What about the architects, the ones who are making the hardware for solitary confinement…

Sharon Shalev: I have a lot of issues with them like I say in the book. Not only do they what their design brief asks them to do, but they do it without asking any questions, and I think that they should ask these questions. I think it’s unacceptable the way that architects behave. The architects create the physical space where all of this solitary confinement takes place. They design the cells with no windows, with toilets in the front of the cell, a table that is just next to the toilet… all these things are carried out by the architect.

With the practice of solitary confinement like in the US, did we reach the limit? The furthest stage of what punishment can be?

Sharon Shalev: It’s never the end. There is always much worse. I don’t want to give anyone any ideas here, but to give you an example, in the old prisons some 20O years ago, the size of the cell, was a bit like the size of this table, you couldn’t even spread your arms in it. So, cells can always be smaller. It’s always possible to make things worse and worse. But yes, we are close to the limit. You heard certainly about some prisoners in the United States who said they would prefer dying to being in solitary confinement, and I can understand that because it goes on and on, and someone can feel that it's better to just put an end to it. Many people try to kill themselves in solitary confinement. Some succeed.
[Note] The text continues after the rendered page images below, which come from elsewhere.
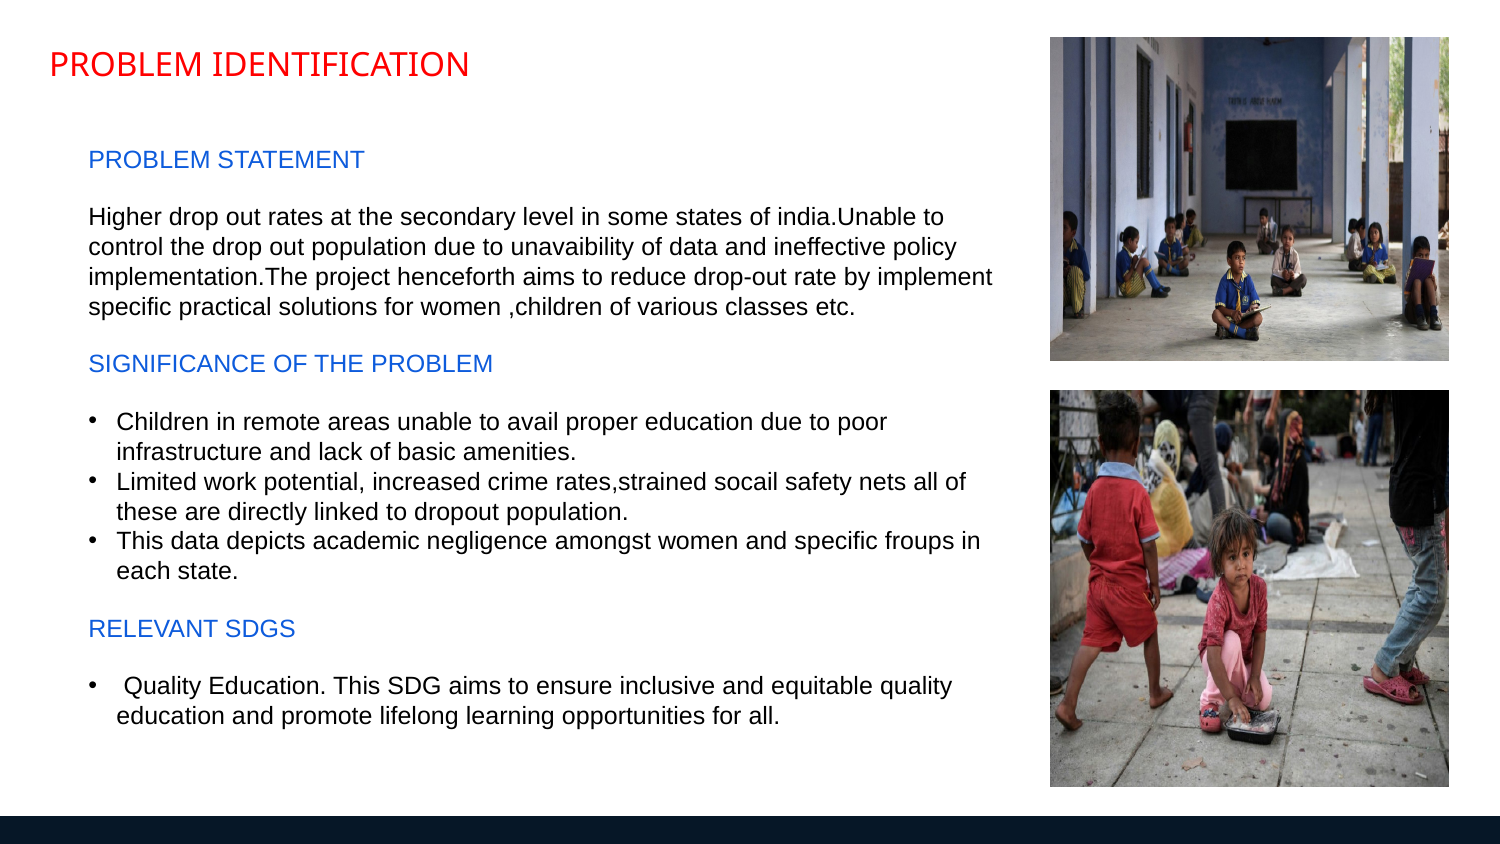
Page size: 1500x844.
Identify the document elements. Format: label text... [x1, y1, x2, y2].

text_box [0, 816, 1500, 844]
picture [1049, 36, 1449, 362]
text_box PROBLEM STATEMENT Higher drop out rates at the secondary level in some states of india.Unable to control the drop out population due to unavaibility of data and ineffective policy implementation.The project henceforth aims to reduce drop-out rate by implement specific practical solutions for women ,children of various classes etc. SIGNIFICANCE OF THE PROBLEM Children in remote areas unable to avail proper education due to poor infrastructure and lack of basic amenities. Limited work potential, increased crime rates,strained socail safety nets all of these are directly linked to dropout population. This data depicts academic negligence amongst women and specific froups in each state. RELEVANT SDGS Quality Education. This SDG aims to ensure inclusive and equitable quality education and promote lifelong learning opportunities for all. [54, 128, 1013, 804]
text_box PROBLEM IDENTIFICATION [34, 27, 557, 106]
picture [1049, 389, 1449, 788]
They say solitary confinement is only for a limited part of the prison population. Do you think on the contrary that it influenced the whole concept of punishment and incarceration?
Sharon Shalev: I do think it made it worse, because it provided this option of isolation. And it had no positive effect in the prison system. The numbers…80,000 or 100,000 people in isolation in the US alone…. At the same time, I try to look at it in an optimistic way, saying that these extreme forms made people realize what’s going on in prisons and reject it. I’m not optimistic, but I see a positive impact. There is also more solidarity now than at the time when I wrote my book in the early 2000s. There were the hunger strikes at Pelican Bay and all over the States. So clearly there is solidarity now. And that is a positive effect of Supermax. It can bring people together, the opposite of what authorities were trying to do. It hits them back in the face, actually.